Your instructions: Set the pictures aside and transcribe exactly the lines from the one containing "Figure 4. The" through the final line of the records.

Collected data entries:
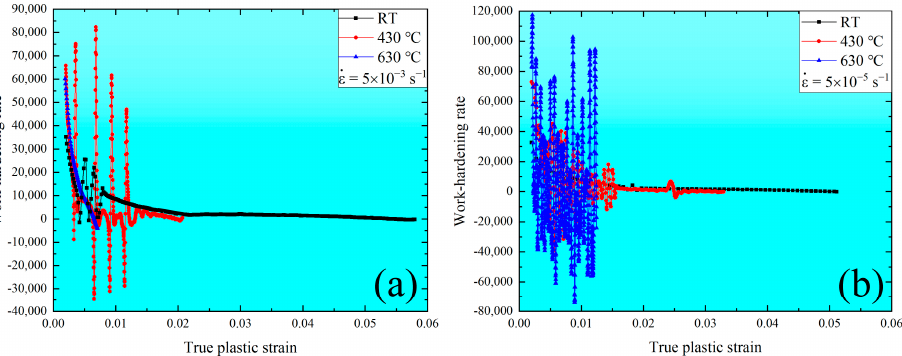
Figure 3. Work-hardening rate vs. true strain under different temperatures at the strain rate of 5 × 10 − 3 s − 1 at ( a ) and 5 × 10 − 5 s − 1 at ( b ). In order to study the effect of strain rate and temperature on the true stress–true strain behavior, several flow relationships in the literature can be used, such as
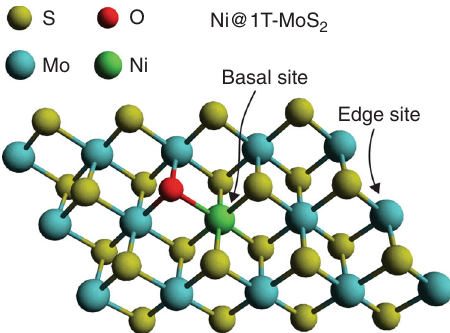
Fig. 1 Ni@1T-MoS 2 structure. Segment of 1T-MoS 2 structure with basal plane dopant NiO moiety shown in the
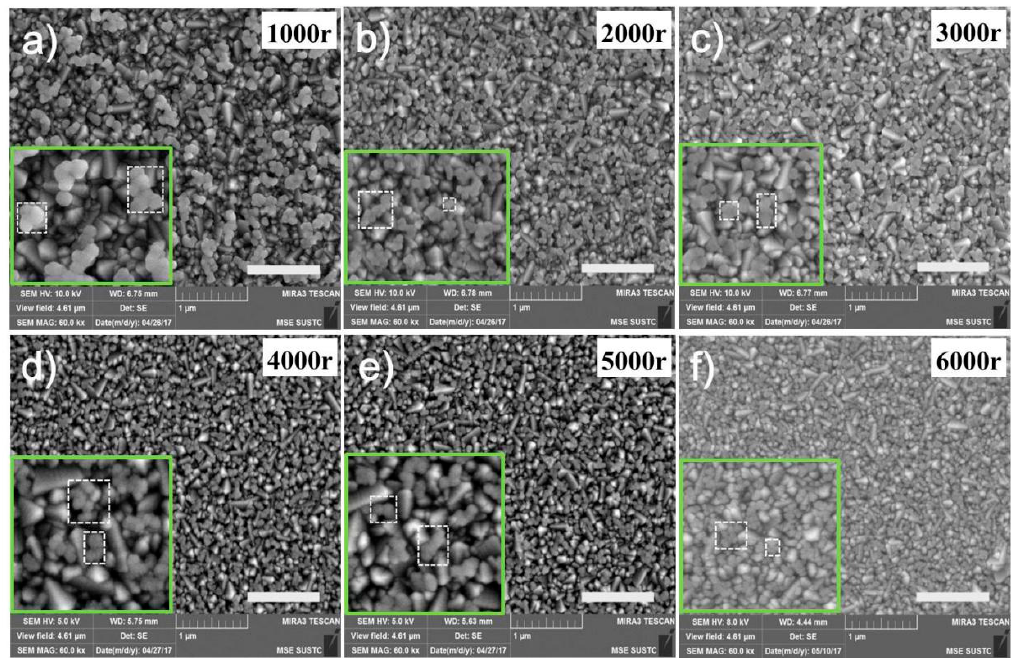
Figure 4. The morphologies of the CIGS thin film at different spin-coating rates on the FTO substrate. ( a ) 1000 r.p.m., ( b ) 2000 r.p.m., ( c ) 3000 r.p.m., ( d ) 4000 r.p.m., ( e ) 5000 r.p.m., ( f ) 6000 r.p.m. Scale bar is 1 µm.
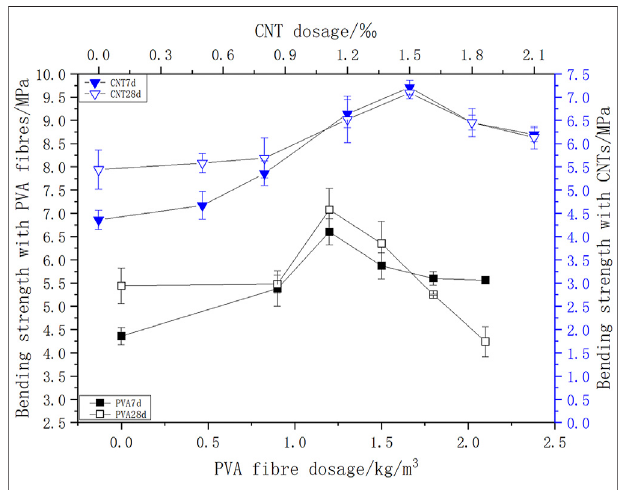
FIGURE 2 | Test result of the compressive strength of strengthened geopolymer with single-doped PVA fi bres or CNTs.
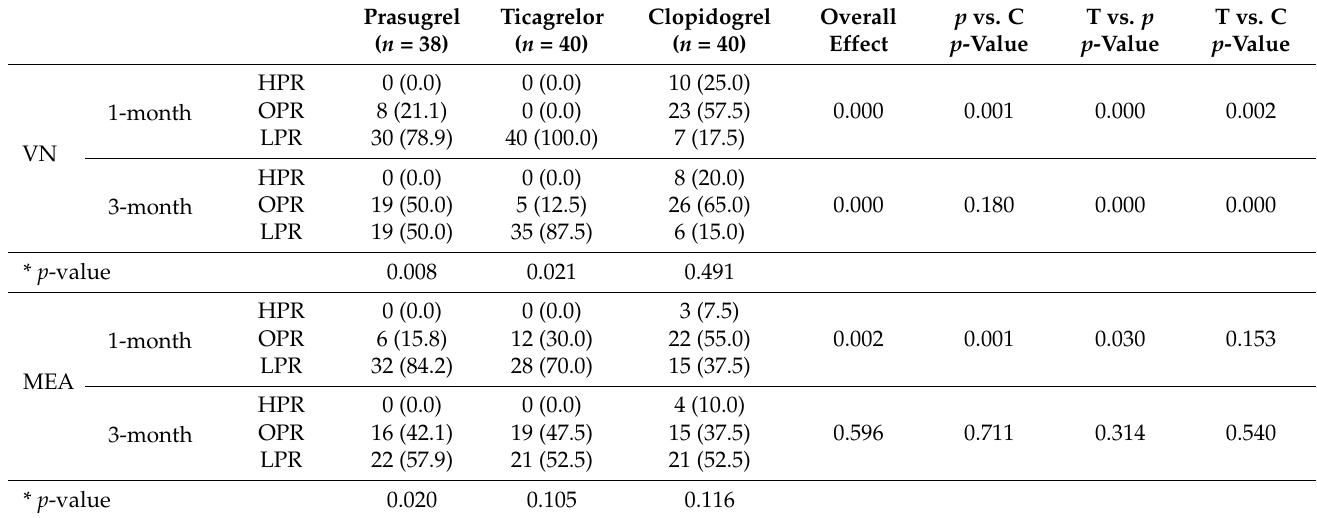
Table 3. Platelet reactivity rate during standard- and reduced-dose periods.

Answer for the task:
Figure 4. The morphologies of the CIGS thin film at different spin-coating rates on the FTO substrate. ( a ) 1000 r.p.m., ( b ) 2000 r.p.m., ( c ) 3000 r.p.m., ( d ) 4000 r.p.m., ( e ) 5000 r.p.m., ( f ) 6000 r.p.m. Scale bar is 1 µm.
FIGURE 2 | Test result of the compressive strength of strengthened geopolymer with single-doped PVA fi bres or CNTs.
Table 3. Platelet reactivity rate during standard- and reduced-dose periods.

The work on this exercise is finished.